矢崎 『RRR』
ワサビを食べられるようになり、ミョウガを美味しく感じ、コーヒーで一息つくような大人になった今でも、結局ジャンクフードが好きだったりする。天ぷらを「塩でお召し上がりください」と言われても、天つゆにどっぷり浸けたいと思う自分がどこかにいる。
今年、映画館で『RRR』という3時間あるインド映画を観た。イギリス植民地時代のインドを舞台に、イギリス軍に捕らえられた少女を救う男と、イギリスの警察官が育む友情と闘いを描いたアクションエンターテイメントなこの作品は、まさにびしゃびしゃにつゆをかけられた天ぷらのような作品だった。濃い味で力強く僕の心の舌鼓を何度も鳴らした。
僕はアクション映画が正直苦手だ。ドカドカ爆発して情緒や風情を楽しめない人の為のものに思えてしまうからだ。顔だけで女を選ぶ下品な男のように思えてしまう。
しかし、この『RRR』は格好良すぎた。圧倒的な格好良さの前には、僕のお洒落気取りのアクション嫌いなど無意味だった。下品な男と思われても、この映画が好きだと叫びたかった。

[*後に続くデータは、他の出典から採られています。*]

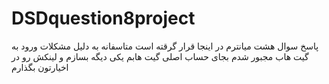 # DSDquestion8project
پاسخ سوال هشت میانترم در اینجا قرار گرقته است
متاسفانه به دلیل مشکلات ورود به گیت هاب مجبور شدم بجای حساب اصلی گیت هابم یکی دیگه بسازم و لینکش رو در اخیارتون بگذارم
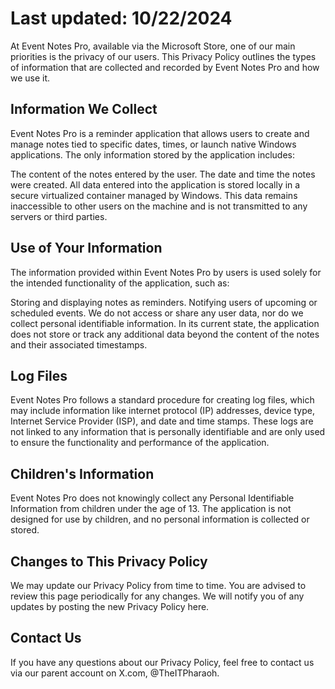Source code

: # Last updated: 10/22/2024

At Event Notes Pro, available via the Microsoft Store, one of our main priorities is the privacy of our users. This Privacy Policy outlines the types of information that are collected and recorded by Event Notes Pro and how we use it.

## Information We Collect
Event Notes Pro is a reminder application that allows users to create and manage notes tied to specific dates, times, or launch native Windows applications. The only information stored by the application includes:

The content of the notes entered by the user.
The date and time the notes were created.
All data entered into the application is stored locally in a secure virtualized container managed by Windows. This data remains inaccessible to other users on the machine and is not transmitted to any servers or third parties.

## Use of Your Information
The information provided within Event Notes Pro by users is used solely for the intended functionality of the application, such as:

Storing and displaying notes as reminders.
Notifying users of upcoming or scheduled events.
We do not access or share any user data, nor do we collect personal identifiable information. In its current state, the application does not store or track any additional data beyond the content of the notes and their associated timestamps.

## Log Files
Event Notes Pro follows a standard procedure for creating log files, which may include information like internet protocol (IP) addresses, device type, Internet Service Provider (ISP), and date and time stamps. These logs are not linked to any information that is personally identifiable and are only used to ensure the functionality and performance of the application.

## Children's Information
Event Notes Pro does not knowingly collect any Personal Identifiable Information from children under the age of 13. The application is not designed for use by children, and no personal information is collected or stored.

## Changes to This Privacy Policy
We may update our Privacy Policy from time to time. You are advised to review this page periodically for any changes. We will notify you of any updates by posting the new Privacy Policy here.

## Contact Us
If you have any questions about our Privacy Policy, feel free to contact us via our parent account on X.com, @TheITPharaoh.
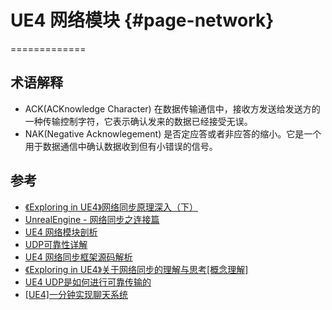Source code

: # UE4 网络模块          {#page-network}
=============

## 术语解释

- ACK(ACKnowledge Character) 在数据传输通信中，接收方发送给发送方的一种传输控制字符，它表示确认发来的数据已经接受无误。
- NAK(Negative Acknowlegement) 是否定应答或者非应答的缩小。它是一个用于数据通信中确认数据收到但有小错误的信号。

## 参考

- [《Exploring in UE4》网络同步原理深入（下）](https://blog.uwa4d.com/archives/USparkle_Exploring1.html)
- [UnrealEngine - 网络同步之连接篇](https://www.cnblogs.com/lawliet12/p/17332897.html)
- [UE4 网络模块剖析](https://www.zhyingkun.com/ue4network/ue4network/)
- [UDP可靠性详解](https://github.com/qqwx1986/ue4_doc/blob/master/UDP%E5%8F%AF%E9%9D%A0%E6%80%A7%E8%AF%A6%E8%A7%A3.md)
- [UE4 网络同步框架源码解析](https://zhuanlan.zhihu.com/p/640723352)
- [《Exploring in UE4》关于网络同步的理解与思考[概念理解]](https://www.gameres.com/806296.html)
- [UE4 UDP是如何进行可靠传输的](https://zhuanlan.zhihu.com/p/372375535)
- [[UE4]一分钟实现聊天系统](https://www.cnblogs.com/timy/p/9992030.html)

例えば、漫画の好きな見開きを思い出してほしい。スラムダンクの桜木と流川のハイタッチだったり、からくりサーカスの勝と加藤が背中合わせで戦うシーンだったり、見開きはとにかくアツいシーンであり、ここぞという時に使われる。その漫画の見開きが『RRR』では3時間ぶっ通しで楽しめるのだ。心は常に揺さぶられ、脳が常に踊る。今年色々とお洒落な映画や暗い映画も観たが、それを全て踏み潰す3時間だった。
今年のベスト映画は『RRR』。個人的には、この時代に完全に勧善懲悪を突き通す感じも好きだった。